ImClone Systems says that, following discussions with the US regulator, it is planning to file for approval of its anti-cancer agent, Erbitux (cetuximab), in the treatment of head and neck cancer some time during the third quarter.
ImClone had originally slated a regulatory filing in this new indication for the end of the second quarter [[21/07/04d]], but said a few months ago that this would be delayed to give it more time to analyse data from a pivotal clinical trial [[13/04/05c]].
The latest news follows on from the release of positive clinical trial data in this new indication earlier this month. According to the results, 62% of head and neck cancer patients receiving Erbitux plus high-dose radiation were alive after two years of treatment, and 57% survived three years, compared to 55% and 44% respectively of patients receiving radiation alone, which ImClone says are significant [[09/06/05b]], [[08/06/04c]]. The dossier will also include data from a Phase II trial conducted by ImClone’s European parter, Merck KGaA, which evaluated the response rate of Erbitux as a single agent in patients with advanced recurrent and/or metastatic head and neck cancer not suitable for further local therapy and who had failed on platinum-based chemotherapy.

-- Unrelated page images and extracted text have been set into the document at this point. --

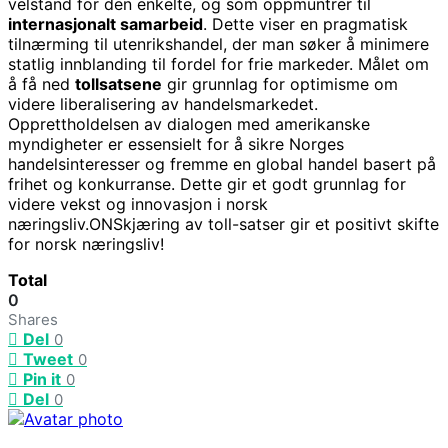
velstand for den enkelte, og som oppmuntrer til
internasjonalt samarbeid
. Dette viser en pragmatisk
tilnærming til utenrikshandel, der man søker å minimere
statlig innblanding til fordel for frie markeder. Målet om
å få ned
tollsatsene
gir grunnlag for optimisme om
videre liberalisering av handelsmarkedet.
Opprettholdelsen av dialogen med amerikanske
myndigheter er essensielt for å sikre Norges
handelsinteresser og fremme en global handel basert på
frihet og konkurranse. Dette gir et godt grunnlag for
videre vekst og innovasjon i norsk
næringsliv.ONSkjæring av toll-satser gir et positivt skifte
for norsk næringsliv!
Total
0
Shares
Del
0
Tweet
0
Pin it
0
Del
0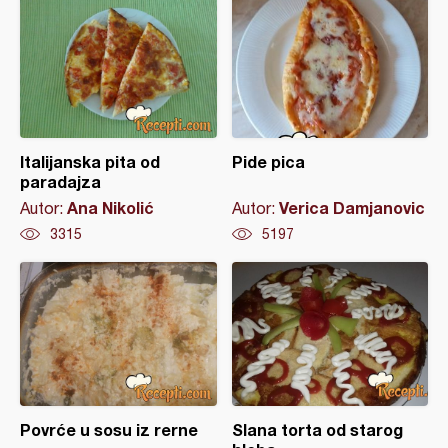
Italijanska pita od
Pide pica
paradajza
Ana Nikolić
Verica Damjanovic
Autor:
Autor:
3315
5197
Povrće u sosu iz rerne
Slana torta od starog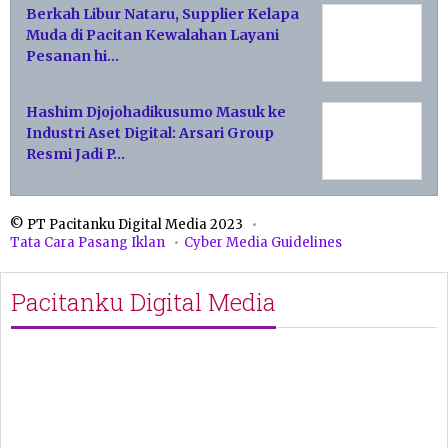
Berkah Libur Nataru, Supplier Kelapa
Muda di Pacitan Kewalahan Layani
Pesanan hi…
Hashim Djojohadikusumo Masuk ke
Industri Aset Digital: Arsari Group
Resmi Jadi P…
© PT Pacitanku Digital Media 2023
Tata Cara Pasang Iklan
Cyber Media Guidelines
Pacitanku Digital Media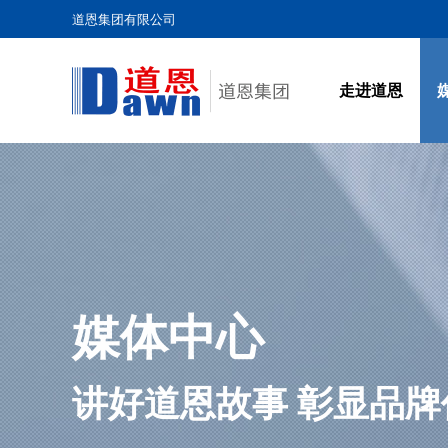
道恩集团有限公司
走进道恩
走进道恩
媒体中心
道恩产业
产品与服务
人力资源
社会责任
联系我们
查看更多
查看更多
查看更多
查看更多
查看更多
查看更多
查看更多
媒体中心
讲好道恩故事 彰显品牌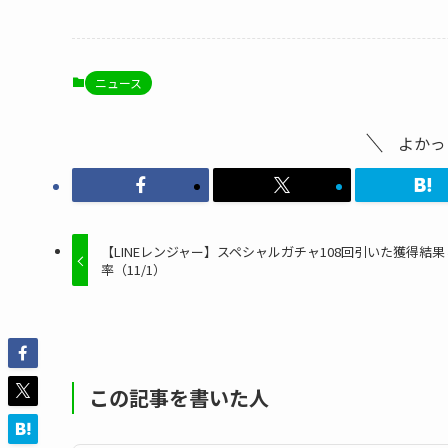
ニュース
よかっ
【LINEレンジャー】スペシャルガチャ108回引いた獲得結
率（11/1）
この記事を書いた人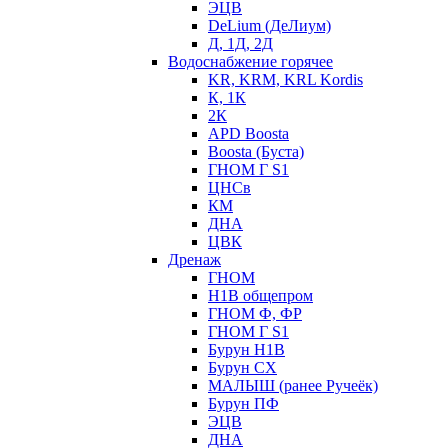
ЭЦВ
DeLium (ДеЛиум)
Д, 1Д, 2Д
Водоснабжение горячее
KR, KRM, KRL Kordis
К, 1К
2К
APD Boosta
Boosta (Буста)
ГНОМ Г S1
ЦНСв
КМ
ДНА
ЦВК
Дренаж
ГНОМ
Н1В общепром
ГНОМ Ф, ФР
ГНОМ Г S1
Бурун Н1В
Бурун СХ
МАЛЫШ (ранее Ручеёк)
Бурун ПФ
ЭЦВ
ДНА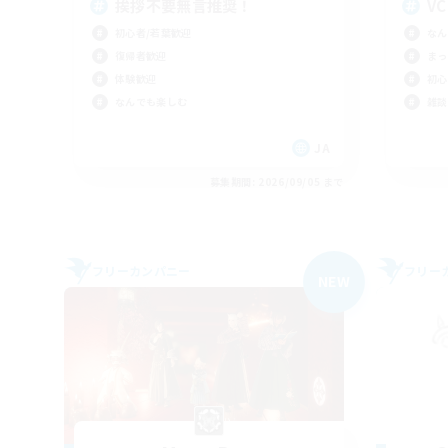
挨拶不要無言推奨！
V
初心者/若葉歓迎
なん
復帰者歓迎
まっ
体験歓迎
初心
なんでも楽しむ
雑談
JA
募集期間: 2026/09/05 まで
フリーカンパニー
フリー
NEW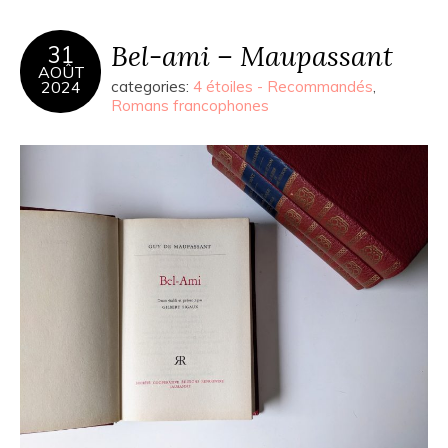
Bel-ami – Maupassant
31
AOÛT
2024
categories:
4 étoiles - Recommandés
,
Romans francophones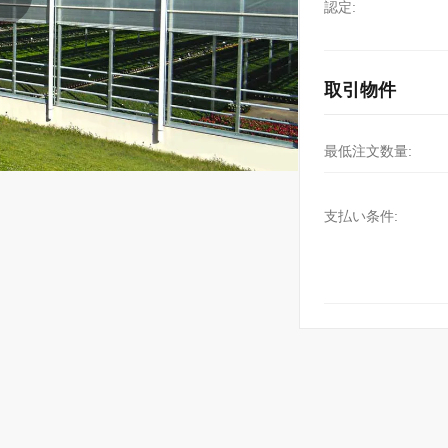
認定:
取引物件
最低注文数量:
支払い条件: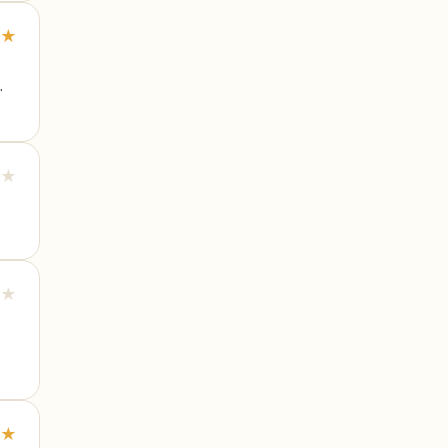
★
.
★
★
★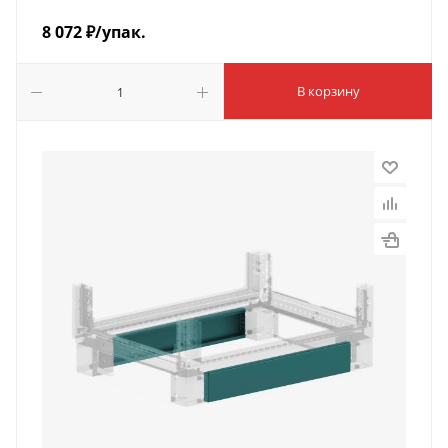
8 072
₽
/упак.
В корзину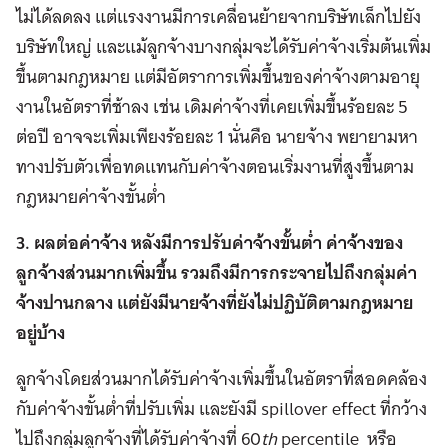
ไม่ได้ลดลง แต่แรงงานมีการเคลื่อนย้ายจากบริษัทเล็กไปยัง
บริษัทใหญ่ และแม้ลูกจ้างบางกลุ่มจะได้รับค่าจ้างเริ่มต้นเพิ่ม
ขึ้นตามกฎหมาย แต่มีอัตราการเพิ่มขึ้นของค่าจ้างตามอายุ
งานในอัตราที่ช้าลง เช่น เดิมค่าจ้างที่เคยเพิ่มขึ้นร้อยละ 5
ต่อปี อาจจะเพิ่มเพียงร้อยละ 1 นั่นคือ นายจ้าง พยายามหา
ทางปรับตัวเพื่อทดแทนกับค่าจ้างตอนเริ่มงานที่สูงขึ้นตาม
กฎหมายค่าจ้างขั้นต่ำ
3. ผลต่อค่าจ้าง
หลังมีการปรับค่าจ้างขั้นต่ำ ค่าจ้างของ
ลูกจ้างส่วนมากเพิ่มขึ้น รวมถึงมีการกระจาย
ไปถึงกลุ่มค่า
จ้างปานกลาง แต่ยังมีนายจ้างที่ยังไม่ปฏิบัติตามกฎหมาย
อยู่บ้าง
ลูกจ้างโดยส่วนมากได้รับค่าจ้างเพิ่มขึ้นในอัตราที่สอดคล้อง
กับค่าจ้างขั้นต่ำที่ปรับเพิ่ม และยังมี spillover effect ที่กว้าง
ไปถึงกลุ่มลูกจ้างที่ได้รับค่าจ้างที่ 60
th
percentile
หรือ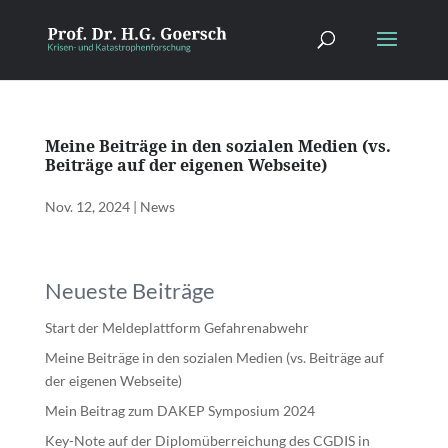
Meine Beiträge in den sozialen Medien (vs.
Beiträge auf der eigenen Webseite)
Nov. 12, 2024
|
News
Neueste Beiträge
Start der Meldeplattform Gefahrenabwehr
Meine Beiträge in den sozialen Medien (vs. Beiträge auf
der eigenen Webseite)
Mein Beitrag zum DAKEP Symposium 2024
Key-Note auf der Diplomüberreichung des CGDIS in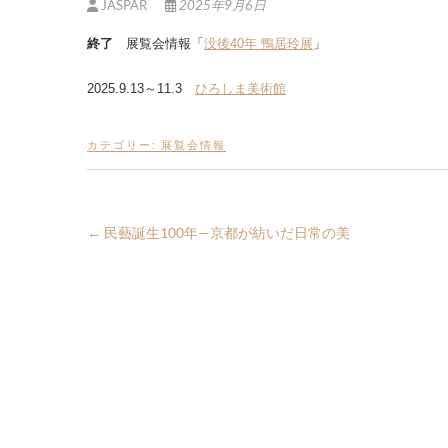
JASPAR
2025年9月6日
終了
展覧会情報「
没後40年 鴨居玲展
」
2025.9.13～11.3
ひろしま美術館
カテゴリー:
展覧会情報
←
民藝誕生100年—京都が紡いだ日常の美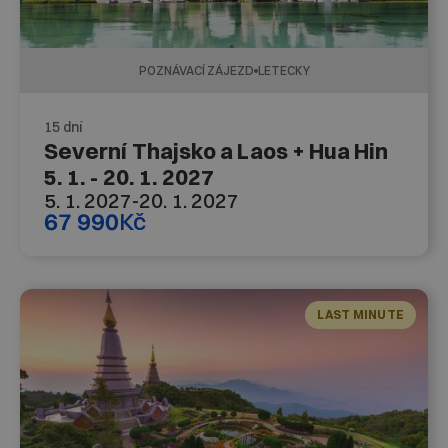
POZNÁVACÍ ZÁJEZD
LETECKY
15 dní
Severní Thajsko a Laos + Hua Hin
5. 1. - 20. 1. 2027
5. 1. 2027
-
20. 1. 2027
67 990
Kč
LAST MINUTE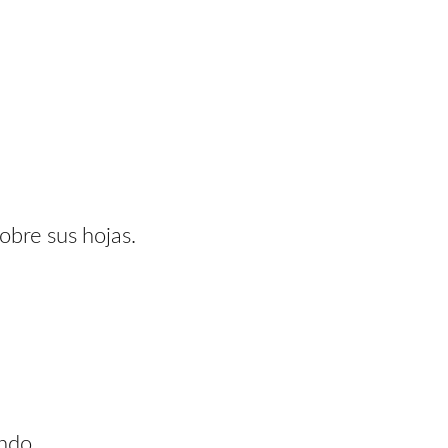
obre sus hojas.
ndo,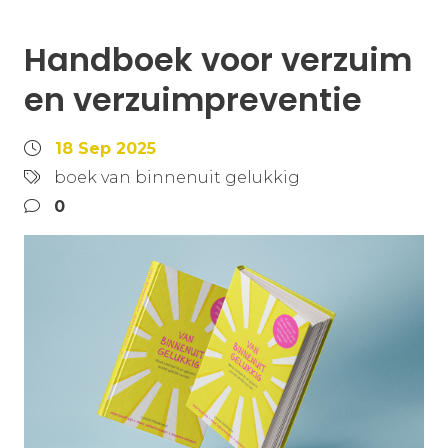
Handboek voor verzuim
en verzuimpreventie
18 Sep 2025
boek van binnenuit gelukkig
0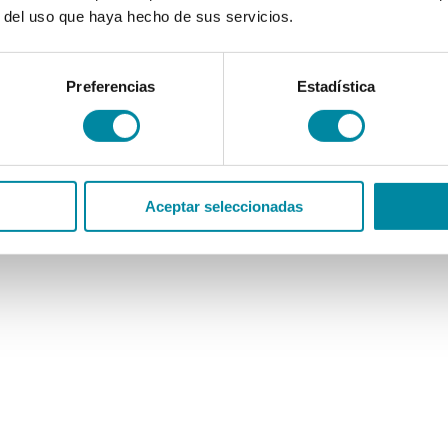
r del uso que haya hecho de sus servicios.
Preferencias
Estadística
Aceptar seleccionadas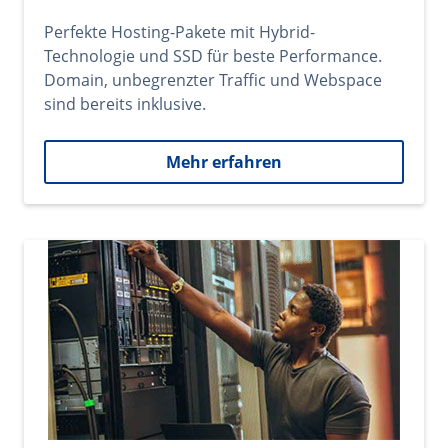
Perfekte Hosting-Pakete mit Hybrid-
Technologie und SSD für beste Performance.
Domain, unbegrenzter Traffic und Webspace
sind bereits inklusive.
Mehr erfahren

Erbitux was approved for the treatment of colorectal cancer early last year [[13/02/04b]], and contributed some $34 million dollars to ImClone’s coffers in royalty revenues from partner Bristol-Myers Squibb in the first quarter of 2005, versus just $7 million last year [[27/04/05c]]. Overall sales for Erbitux were $87 million for B-MS during the three months. And this figure could swell significantly with approval in head and neck cancer – according to the American Cancer Society, approximately 40,000 Americans will be diagnosed with oral, head and neck cancer this year, including cancers of the tongue, mouth, pharynx, and larynx. More than 11,000 will die from the disease in 2005.